The parties stipulated that 16 third-parties “offer for sale” various combinations of the involved goods under the same mark. (Only one sold salsa). The Board therefore inferred that the goods of the parties may emanate from the same source.
The Board found that consumers are likely to believe that organic fruits and vegetables are different lines of products sold by a company specializing in healthful foods. Fruits, vegetables, and granola may be sold in the same section or different sections of grocery stores. However, there was no evidence as to where salsa may be found.
The evidence indicated that many of opposer’s products contain fruit, and furthermore consumers may combine fruit with other items in opposer’s line. The Board concluded that applicant’s fruits and vegetables are related to opposer’s products. However, there was insufficient evidence to find salsa related thereto.
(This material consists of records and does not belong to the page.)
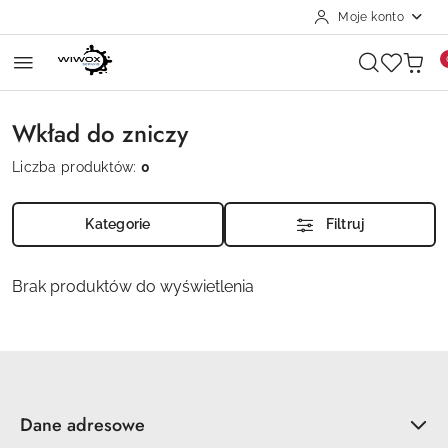
Moje konto
Przejdź do treści głównej
Przejdź do wyszukiwarki
Przejdź do moje konto
Przejdź do menu głównego
Przejdź do stopki
Wkład do zniczy
Liczba produktów:
0
Kategorie
Filtruj
Brak produktów do wyświetlenia
Dane adresowe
The products of the parties are sold in the same channels of trade to the same classes of consumers. Purchasers who exercise a high degree of care in purchasing organic products may not exercise the same degree of care when purchasing granola products.
Opposer provided the results of an Eveready-type survey purportedly showing a 20-23.4 percent confusion level vis-a-vis organic fruit. That outcome is sufficient to support an inference that confusion is likely as to these goods. However, because there was no check on the accuracy of the survey and no attempt to verify that any of the respondents actually participated in the survey, the probative value of the survey was minimized.
The Board therefore sustained the opposition as to the four applications covering fruits and vegetables, and dismissed the opposition as to the two salsa applications.